<<<<

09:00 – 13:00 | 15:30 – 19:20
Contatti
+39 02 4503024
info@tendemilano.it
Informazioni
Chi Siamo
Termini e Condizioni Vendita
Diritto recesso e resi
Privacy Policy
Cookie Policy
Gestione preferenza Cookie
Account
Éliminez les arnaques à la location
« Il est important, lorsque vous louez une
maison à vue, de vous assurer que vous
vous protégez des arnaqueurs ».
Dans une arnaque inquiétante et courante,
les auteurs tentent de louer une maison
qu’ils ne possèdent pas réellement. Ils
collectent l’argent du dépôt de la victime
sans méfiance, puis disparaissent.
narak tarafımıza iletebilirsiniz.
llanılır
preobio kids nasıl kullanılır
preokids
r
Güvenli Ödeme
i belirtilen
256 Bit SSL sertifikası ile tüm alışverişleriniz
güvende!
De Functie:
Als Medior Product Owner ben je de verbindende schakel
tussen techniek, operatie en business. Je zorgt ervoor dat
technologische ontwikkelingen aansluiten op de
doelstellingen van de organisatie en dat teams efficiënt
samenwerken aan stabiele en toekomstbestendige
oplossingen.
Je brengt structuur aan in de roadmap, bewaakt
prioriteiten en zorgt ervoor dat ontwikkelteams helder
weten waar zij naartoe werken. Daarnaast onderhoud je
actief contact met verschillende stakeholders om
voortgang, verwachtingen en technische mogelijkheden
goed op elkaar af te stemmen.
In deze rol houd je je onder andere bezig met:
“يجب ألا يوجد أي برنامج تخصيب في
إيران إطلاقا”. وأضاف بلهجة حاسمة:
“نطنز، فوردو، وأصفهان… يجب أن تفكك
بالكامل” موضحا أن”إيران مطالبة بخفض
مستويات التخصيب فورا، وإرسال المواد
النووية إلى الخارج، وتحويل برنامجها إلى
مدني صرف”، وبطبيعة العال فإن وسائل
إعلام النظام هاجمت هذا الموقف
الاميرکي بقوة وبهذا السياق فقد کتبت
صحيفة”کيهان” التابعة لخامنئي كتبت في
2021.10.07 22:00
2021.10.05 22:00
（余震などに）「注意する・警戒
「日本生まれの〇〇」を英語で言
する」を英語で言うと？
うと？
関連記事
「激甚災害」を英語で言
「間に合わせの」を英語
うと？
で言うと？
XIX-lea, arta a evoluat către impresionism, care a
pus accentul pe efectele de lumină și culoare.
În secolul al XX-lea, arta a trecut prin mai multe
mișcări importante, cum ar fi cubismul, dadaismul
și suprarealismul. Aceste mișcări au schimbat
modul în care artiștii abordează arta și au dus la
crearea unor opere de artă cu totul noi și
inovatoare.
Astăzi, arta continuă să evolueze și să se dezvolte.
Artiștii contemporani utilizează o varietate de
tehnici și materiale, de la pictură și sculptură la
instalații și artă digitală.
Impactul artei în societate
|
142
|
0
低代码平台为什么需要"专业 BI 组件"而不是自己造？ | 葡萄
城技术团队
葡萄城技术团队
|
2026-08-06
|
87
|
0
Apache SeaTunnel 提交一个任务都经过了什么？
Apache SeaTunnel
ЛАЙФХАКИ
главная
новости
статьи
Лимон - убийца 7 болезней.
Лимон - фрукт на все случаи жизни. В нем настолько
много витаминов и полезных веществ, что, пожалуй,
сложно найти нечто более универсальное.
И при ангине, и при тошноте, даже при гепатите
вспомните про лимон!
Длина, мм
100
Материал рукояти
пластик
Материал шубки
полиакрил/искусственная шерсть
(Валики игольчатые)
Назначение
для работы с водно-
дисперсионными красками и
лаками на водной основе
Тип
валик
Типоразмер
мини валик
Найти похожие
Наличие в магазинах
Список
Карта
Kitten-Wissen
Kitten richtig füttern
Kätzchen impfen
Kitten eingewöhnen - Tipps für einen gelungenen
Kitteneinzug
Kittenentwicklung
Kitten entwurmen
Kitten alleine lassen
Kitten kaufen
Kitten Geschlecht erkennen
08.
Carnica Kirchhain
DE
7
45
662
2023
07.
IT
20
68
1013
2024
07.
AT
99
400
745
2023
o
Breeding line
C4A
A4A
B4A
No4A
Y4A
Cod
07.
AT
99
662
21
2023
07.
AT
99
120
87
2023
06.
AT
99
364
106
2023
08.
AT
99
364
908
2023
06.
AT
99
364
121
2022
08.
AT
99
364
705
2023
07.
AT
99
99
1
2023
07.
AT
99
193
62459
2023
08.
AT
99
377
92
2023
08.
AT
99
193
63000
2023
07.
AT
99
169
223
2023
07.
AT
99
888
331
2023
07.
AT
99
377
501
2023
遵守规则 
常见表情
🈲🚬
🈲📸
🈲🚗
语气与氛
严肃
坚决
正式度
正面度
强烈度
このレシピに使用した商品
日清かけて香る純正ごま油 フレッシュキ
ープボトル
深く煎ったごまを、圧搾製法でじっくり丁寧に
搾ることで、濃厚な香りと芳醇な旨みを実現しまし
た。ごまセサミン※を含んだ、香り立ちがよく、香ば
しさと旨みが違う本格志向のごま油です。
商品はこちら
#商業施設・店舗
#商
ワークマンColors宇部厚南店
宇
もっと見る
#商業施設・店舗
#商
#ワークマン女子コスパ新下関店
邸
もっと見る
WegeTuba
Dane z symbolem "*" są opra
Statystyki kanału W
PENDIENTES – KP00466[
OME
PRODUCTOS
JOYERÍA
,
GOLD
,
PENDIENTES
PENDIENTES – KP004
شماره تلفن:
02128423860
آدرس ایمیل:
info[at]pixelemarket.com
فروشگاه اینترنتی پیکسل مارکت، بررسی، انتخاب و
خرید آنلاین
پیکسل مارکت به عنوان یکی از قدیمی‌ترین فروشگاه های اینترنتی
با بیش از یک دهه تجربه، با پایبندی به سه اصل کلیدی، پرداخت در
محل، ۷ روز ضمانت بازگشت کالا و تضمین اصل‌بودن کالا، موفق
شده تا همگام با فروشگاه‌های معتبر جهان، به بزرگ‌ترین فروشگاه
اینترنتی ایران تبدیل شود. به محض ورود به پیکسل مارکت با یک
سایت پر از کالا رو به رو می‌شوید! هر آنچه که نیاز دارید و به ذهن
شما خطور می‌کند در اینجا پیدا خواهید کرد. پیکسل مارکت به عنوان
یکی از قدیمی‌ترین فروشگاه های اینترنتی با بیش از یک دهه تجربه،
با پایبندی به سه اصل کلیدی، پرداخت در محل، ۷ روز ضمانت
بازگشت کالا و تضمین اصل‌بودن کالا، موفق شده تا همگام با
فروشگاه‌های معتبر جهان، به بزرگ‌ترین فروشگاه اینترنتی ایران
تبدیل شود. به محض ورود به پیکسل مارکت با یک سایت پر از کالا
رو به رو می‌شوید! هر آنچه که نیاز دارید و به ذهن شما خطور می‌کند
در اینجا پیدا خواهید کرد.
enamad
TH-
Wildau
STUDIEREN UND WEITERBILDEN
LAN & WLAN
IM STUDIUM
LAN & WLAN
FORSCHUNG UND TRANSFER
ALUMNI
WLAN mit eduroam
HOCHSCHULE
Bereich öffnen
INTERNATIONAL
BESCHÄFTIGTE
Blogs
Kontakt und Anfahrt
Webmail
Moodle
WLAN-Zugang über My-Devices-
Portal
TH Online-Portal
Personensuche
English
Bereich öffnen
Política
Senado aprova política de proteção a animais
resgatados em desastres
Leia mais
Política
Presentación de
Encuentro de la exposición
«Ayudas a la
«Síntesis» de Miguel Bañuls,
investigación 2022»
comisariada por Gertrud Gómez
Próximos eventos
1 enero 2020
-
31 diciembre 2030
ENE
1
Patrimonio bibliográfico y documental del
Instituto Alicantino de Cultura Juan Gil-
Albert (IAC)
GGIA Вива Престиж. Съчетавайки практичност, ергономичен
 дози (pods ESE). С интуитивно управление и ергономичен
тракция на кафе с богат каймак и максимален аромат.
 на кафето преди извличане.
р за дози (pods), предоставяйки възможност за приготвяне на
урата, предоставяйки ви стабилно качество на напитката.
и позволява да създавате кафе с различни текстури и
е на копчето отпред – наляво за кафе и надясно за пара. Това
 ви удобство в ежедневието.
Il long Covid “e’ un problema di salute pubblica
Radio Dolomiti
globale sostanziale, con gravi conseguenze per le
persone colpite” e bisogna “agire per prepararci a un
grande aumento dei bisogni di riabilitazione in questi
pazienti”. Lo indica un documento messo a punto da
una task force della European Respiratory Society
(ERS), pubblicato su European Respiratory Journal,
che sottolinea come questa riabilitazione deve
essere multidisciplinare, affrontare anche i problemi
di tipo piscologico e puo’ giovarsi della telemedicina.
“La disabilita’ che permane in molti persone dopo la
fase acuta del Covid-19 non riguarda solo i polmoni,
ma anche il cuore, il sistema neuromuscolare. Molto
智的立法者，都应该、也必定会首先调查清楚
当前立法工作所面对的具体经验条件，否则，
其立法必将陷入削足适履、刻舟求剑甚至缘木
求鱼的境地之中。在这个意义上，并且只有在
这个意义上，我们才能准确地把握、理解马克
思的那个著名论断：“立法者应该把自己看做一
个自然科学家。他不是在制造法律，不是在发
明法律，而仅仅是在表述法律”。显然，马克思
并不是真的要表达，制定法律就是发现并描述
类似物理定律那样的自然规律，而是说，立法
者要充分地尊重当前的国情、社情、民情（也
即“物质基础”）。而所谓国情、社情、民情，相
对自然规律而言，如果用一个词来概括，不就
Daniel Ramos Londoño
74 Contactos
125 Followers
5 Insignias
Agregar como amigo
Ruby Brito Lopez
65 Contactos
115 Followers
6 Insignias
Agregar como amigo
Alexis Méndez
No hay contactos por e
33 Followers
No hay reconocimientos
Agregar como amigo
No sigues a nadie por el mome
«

>>>>

Starting with the first line of the listing above, copy each line exactly until you have copied the line containing "tehnici și materiale, de". Stop there.

09:00 – 13:00 | 15:30 – 19:20
Contatti
+39 02 4503024
info@tendemilano.it
Informazioni
Chi Siamo
Termini e Condizioni Vendita
Diritto recesso e resi
Privacy Policy
Cookie Policy
Gestione preferenza Cookie
Account
Éliminez les arnaques à la location
« Il est important, lorsque vous louez une
maison à vue, de vous assurer que vous
vous protégez des arnaqueurs ».
Dans une arnaque inquiétante et courante,
les auteurs tentent de louer une maison
qu’ils ne possèdent pas réellement. Ils
collectent l’argent du dépôt de la victime
sans méfiance, puis disparaissent.
narak tarafımıza iletebilirsiniz.
llanılır
preobio kids nasıl kullanılır
preokids
r
Güvenli Ödeme
i belirtilen
256 Bit SSL sertifikası ile tüm alışverişleriniz
güvende!
De Functie:
Als Medior Product Owner ben je de verbindende schakel
tussen techniek, operatie en business. Je zorgt ervoor dat
technologische ontwikkelingen aansluiten op de
doelstellingen van de organisatie en dat teams efficiënt
samenwerken aan stabiele en toekomstbestendige
oplossingen.
Je brengt structuur aan in de roadmap, bewaakt
prioriteiten en zorgt ervoor dat ontwikkelteams helder
weten waar zij naartoe werken. Daarnaast onderhoud je
actief contact met verschillende stakeholders om
voortgang, verwachtingen en technische mogelijkheden
goed op elkaar af te stemmen.
In deze rol houd je je onder andere bezig met:
“يجب ألا يوجد أي برنامج تخصيب في
إيران إطلاقا”. وأضاف بلهجة حاسمة:
“نطنز، فوردو، وأصفهان… يجب أن تفكك
بالكامل” موضحا أن”إيران مطالبة بخفض
مستويات التخصيب فورا، وإرسال المواد
النووية إلى الخارج، وتحويل برنامجها إلى
مدني صرف”، وبطبيعة العال فإن وسائل
إعلام النظام هاجمت هذا الموقف
الاميرکي بقوة وبهذا السياق فقد کتبت
صحيفة”کيهان” التابعة لخامنئي كتبت في
2021.10.07 22:00
2021.10.05 22:00
（余震などに）「注意する・警戒
「日本生まれの〇〇」を英語で言
する」を英語で言うと？
うと？
関連記事
「激甚災害」を英語で言
「間に合わせの」を英語
うと？
で言うと？
XIX-lea, arta a evoluat către impresionism, care a
pus accentul pe efectele de lumină și culoare.
În secolul al XX-lea, arta a trecut prin mai multe
mișcări importante, cum ar fi cubismul, dadaismul
și suprarealismul. Aceste mișcări au schimbat
modul în care artiștii abordează arta și au dus la
crearea unor opere de artă cu totul noi și
inovatoare.
Astăzi, arta continuă să evolueze și să se dezvolte.
Artiștii contemporani utilizează o varietate de
tehnici și materiale, de la pictură și sculptură la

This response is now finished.